Authors: MANDA, VAMSHI - University Of Mississippi; AVULA, BHARATHI - University Of Mississippi; CHITTIBOYINA, AMAR - University Of Mississippi; KHAN, IKHLAS - University Of Mississippi; WALKER, LARRY - University Of Mississippi; KHAN, SHABANA - University Of Mississippi

Submitted to: Xenobiotica
Publication Type: Peer Reviewed Journal
Publication Acceptance Date: 5/16/2015
Publication Date: 8/6/2015
Publication URL: http://handle.nal.usda.gov/10113/62586
Citation: Manda, V.K., Avula, B., Chittiboyina, A.G., Khan, I.A., Walker, L.A., Khan, S.I. 2015. Inhibition of CYP3A4 and CYP1A2 b Aegle marmelos and its constituents. Xenobiotica. 46(2):1366-5928. DOI: 10.3109/00498254.2015.1053006

Interpretive Summary: Aegle marmelos Corr., (Rutaceae family) commonly termed as bael is a popular medicinal tree in India and other Southeast Asian countries. Its fruits are widely consumed as juice or dried form and is reported to be beneficial in treating various ailments. Despite its widespread use, no information is there in the literature regarding its safety information specifically when taken in combination with conventional medications. The current study was aimed to study the effects of bael fruit and its constituents on the main liver metabolic enzymes (Cytochrome P450). Our study showed that bael fruit has a high risk of causing interactions with drugs that are metabolized by liver.
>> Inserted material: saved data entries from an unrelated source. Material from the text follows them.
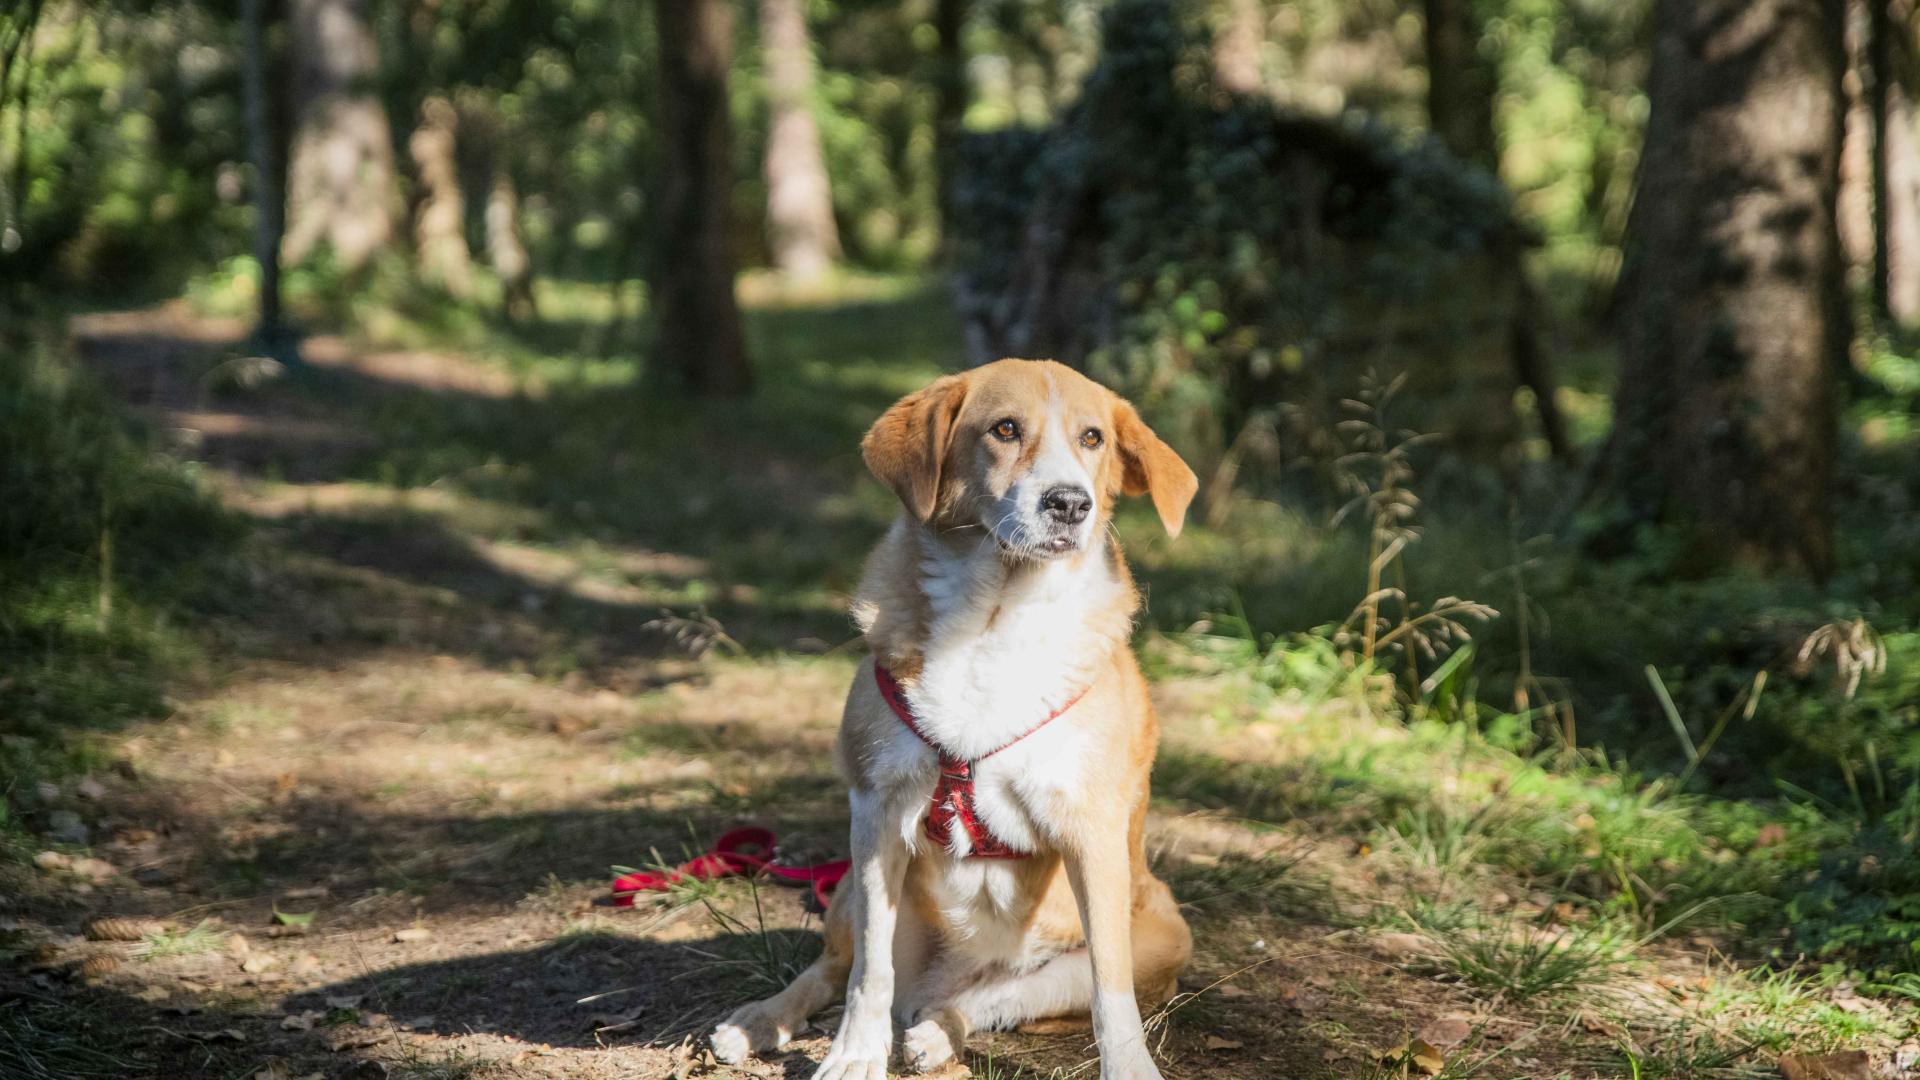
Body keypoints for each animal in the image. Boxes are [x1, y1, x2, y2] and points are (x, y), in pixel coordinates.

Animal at [718, 357, 1198, 1068]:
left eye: (1093, 439)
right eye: (1005, 429)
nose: (1070, 503)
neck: (995, 618)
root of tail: (947, 977)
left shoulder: (1092, 833)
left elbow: (1111, 995)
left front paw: (1132, 1070)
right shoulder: (876, 813)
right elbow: (868, 972)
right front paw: (853, 1057)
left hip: (1161, 931)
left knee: (1004, 995)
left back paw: (936, 1030)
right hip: (846, 890)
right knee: (836, 968)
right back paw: (760, 1020)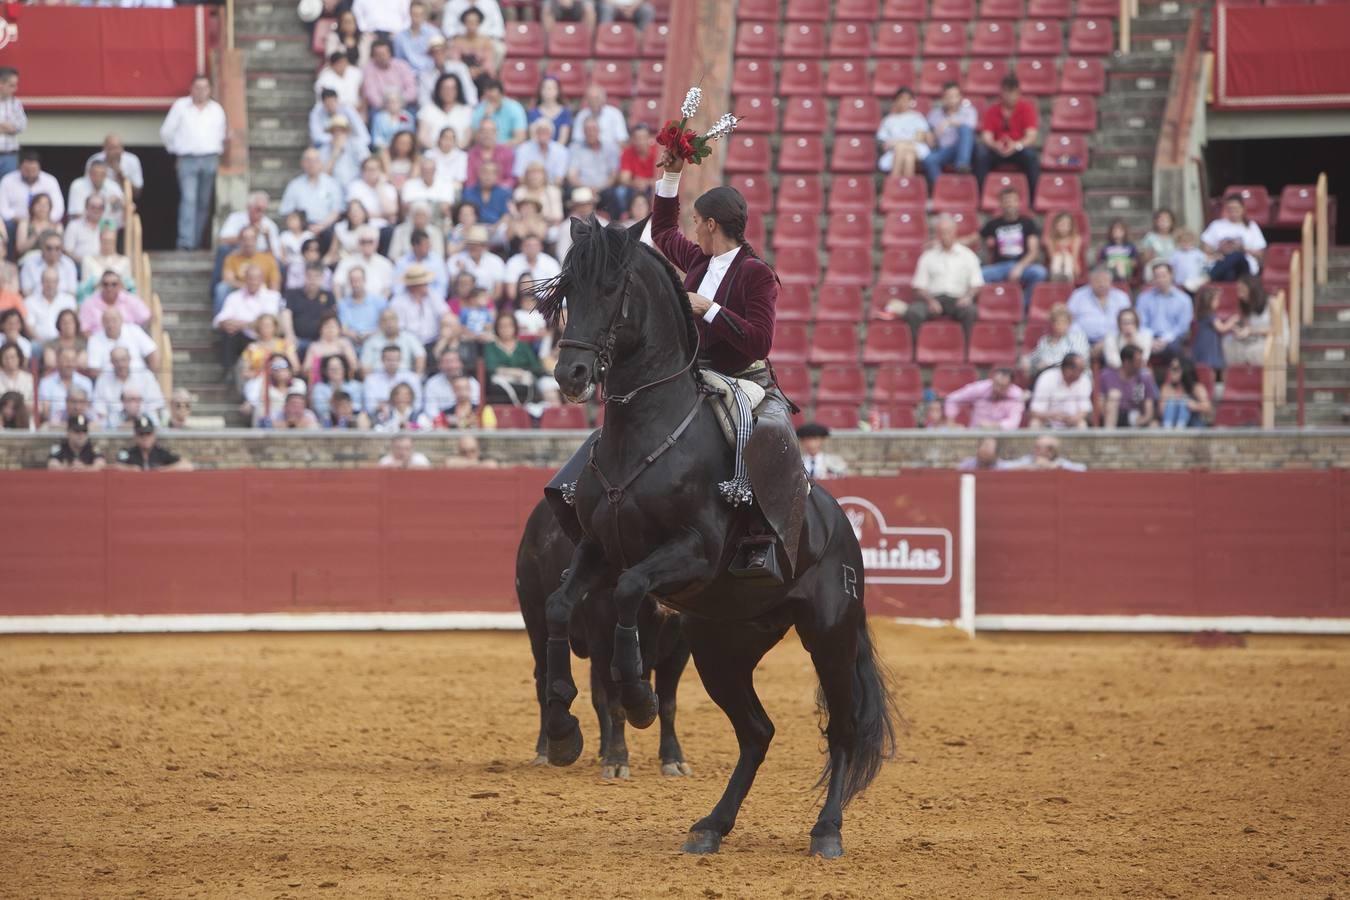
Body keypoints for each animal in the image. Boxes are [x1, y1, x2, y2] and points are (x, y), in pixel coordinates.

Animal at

Technical Abstract: Aegle marmelos (bael) is a popular tree in India and other Southeast Asian countries. The fruit is usually consumed as dried, fresh or juice and is reported to have a high nutritional value and many perceived health benefits. Despite of the edible nature and therapeutic properties of A. marmelos, no studies are reported regarding its effects on major drug metabolizing enzymes. This study was aimed to evaluate the inhibitory potential of methanolic extract of A. marmelos fruit and its constituents (3 furanocoumarins namely marmelosin, marmesinin, and 8-hydroxypsoralen and 1 alkaloid, aegeline) towards major Cytochrome P450 enzymes (CYP3A4, 2D6, 1A2, 2C9 and 2C19) using human liver microsomes and recombinant CYPs. The methanolic extract and marmelosin were found to be competitive and time-dependant inhibitors of CYP3A4. While reversible and non-competitive inhibition of CYP1A2 was seen. Time dependent inhibition of CYP3A4 was not affected by the addition of reduced glutathione. Marmesinin showed moderate inhibition of CYP3A4 and 1A2, while aegeline was a very weak inhibitor of CYP3A4 and showed no inhibition for CYP1A2 isoform. No significant inhibition of recombinant CYP2D6, 2C9, and 2C19 was seen with the extract or its constituents. This is the first report of CYP3A4 and 1A2 inhibition by A. marmelos extract and one of its furanocoumarins, marmelosin. Further studies are warranted to determine if acute or prolonged use of bael fruit could affect the pharmacokinetics of drugs that are substrates of CYP3A4 or CYP1A2.